Under the new rules, in emergencies, out-of-network providers would only be allowed to bill what in-network providers would bill, and they would be prohibited from billing the patient for whatever insurance doesn’t cover.

Over the summer, the White House announced that the departments and OPM had drafted their first set of requirements addressing emergency services, air ambulance services, and non-emergency services provided by out-of-network providers at in-network facilities and that it would be requiring insurance companies and air ambulance service providers to submit information on air ambulance services.
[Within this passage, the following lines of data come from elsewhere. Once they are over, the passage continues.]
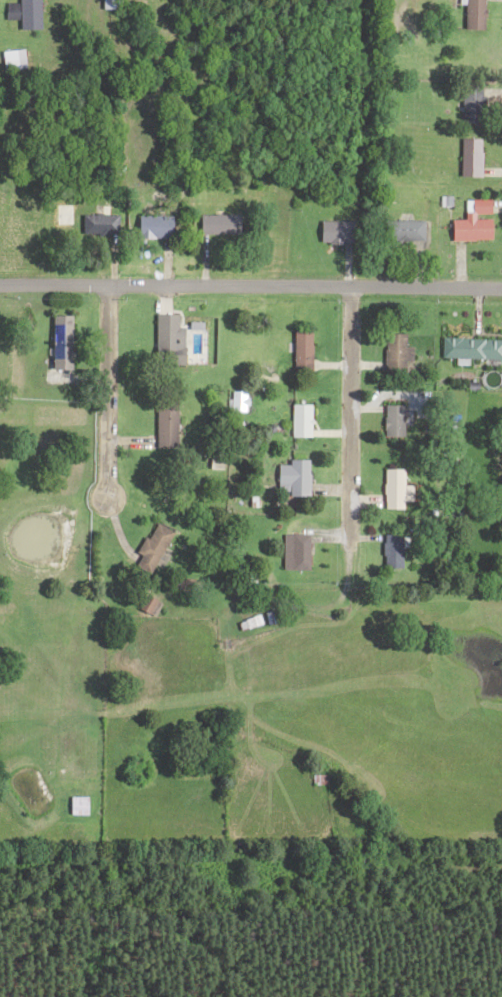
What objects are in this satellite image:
building: (104, 3)
building: (19, 12)
building: (469, 13)
building: (5, 58)
building: (468, 155)
building: (471, 220)
building: (95, 222)
building: (213, 222)
building: (148, 224)
building: (401, 227)
building: (332, 230)
road: (250, 285)
building: (162, 337)
building: (56, 340)
building: (470, 346)
building: (297, 348)
building: (393, 351)
road: (103, 392)
building: (232, 399)
road: (348, 413)
building: (296, 418)
building: (391, 418)
building: (160, 421)
building: (289, 476)
building: (392, 487)
building: (147, 547)
building: (389, 549)
building: (292, 550)
building: (185, 583)
building: (143, 604)
building: (74, 802)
“The air ambulance industry is a highly consolidated market that often leads to surprise bills for patients,” said Health and Human Services Secretary Xavier Becerra in a statement.

Most recently, in late September 2021, the departments issued a rule that aims to take patients out of the middle of payment disputes between healthcare providers and insurance companies. The rule also seeks to provides a transparent process to settle out-of-network rates between providers (including air ambulances) and payers.

“So, (with the new rule) it would be illegal to send an out-of-network air ambulance bill,” Adler said. “The insurer has to treat this as in-network. They have to apply whatever the in-network charge would have been for an air ambulance ride. If the air ambulance carrier is upset with or doesn’t agree with how much they are getting paid by the insurer… they can challenge it through an arbitration process which will make a final determination.”

Arbitration between insurers and providers though would happen behind the scenes and not impact the amount the patient is responsible for, he said.

The new rule would also require healthcare providers and healthcare facilities to provide uninsured patients with clear and understandable estimates of what their scheduled healthcare services would cost them.